(Data shown begins)
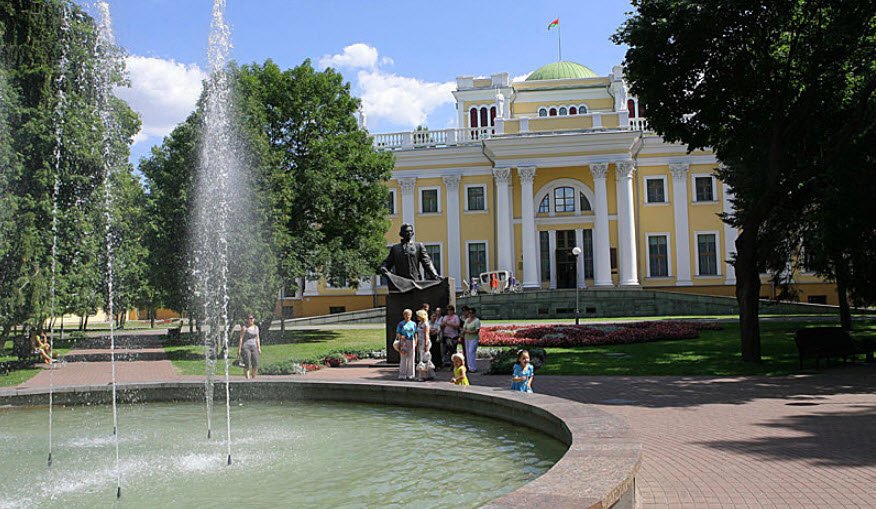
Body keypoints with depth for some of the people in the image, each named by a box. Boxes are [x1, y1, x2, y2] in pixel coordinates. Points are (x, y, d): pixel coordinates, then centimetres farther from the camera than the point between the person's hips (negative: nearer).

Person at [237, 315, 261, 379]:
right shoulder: (244, 327, -4)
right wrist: (239, 349, -12)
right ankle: (247, 379, -4)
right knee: (247, 365, -8)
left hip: (253, 347, 5)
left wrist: (259, 348, 10)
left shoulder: (256, 327, 13)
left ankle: (253, 378, 5)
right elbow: (241, 338, -7)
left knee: (255, 364, -6)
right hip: (245, 347, -5)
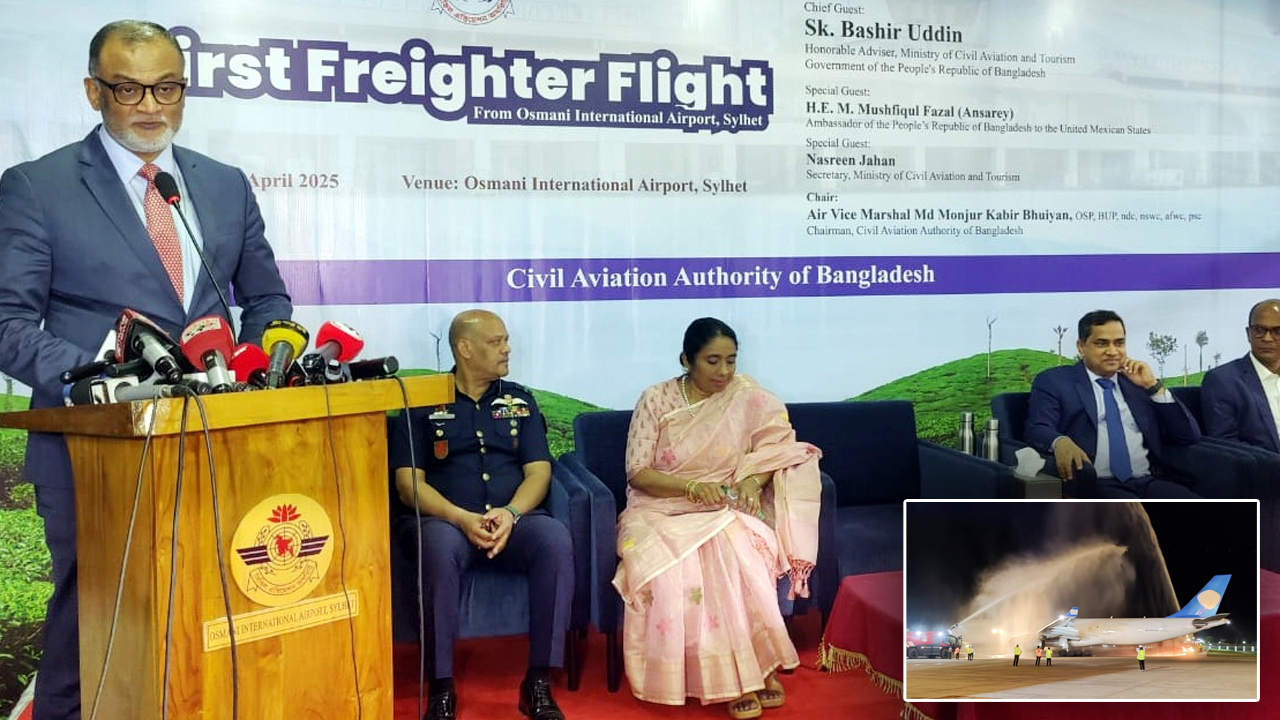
(Data shown ends)
[What needs to be done] All lines from the one containing "right wrist: (239, 349, -12)" through the end of the data are to be written out exactly, with nothing added; skip the pictures.

[Result of this task]
right wrist: (239, 349, -12)
right ankle: (247, 379, -4)
right knee: (247, 365, -8)
left hip: (253, 347, 5)
left wrist: (259, 348, 10)
left shoulder: (256, 327, 13)
left ankle: (253, 378, 5)
right elbow: (241, 338, -7)
left knee: (255, 364, -6)
right hip: (245, 347, -5)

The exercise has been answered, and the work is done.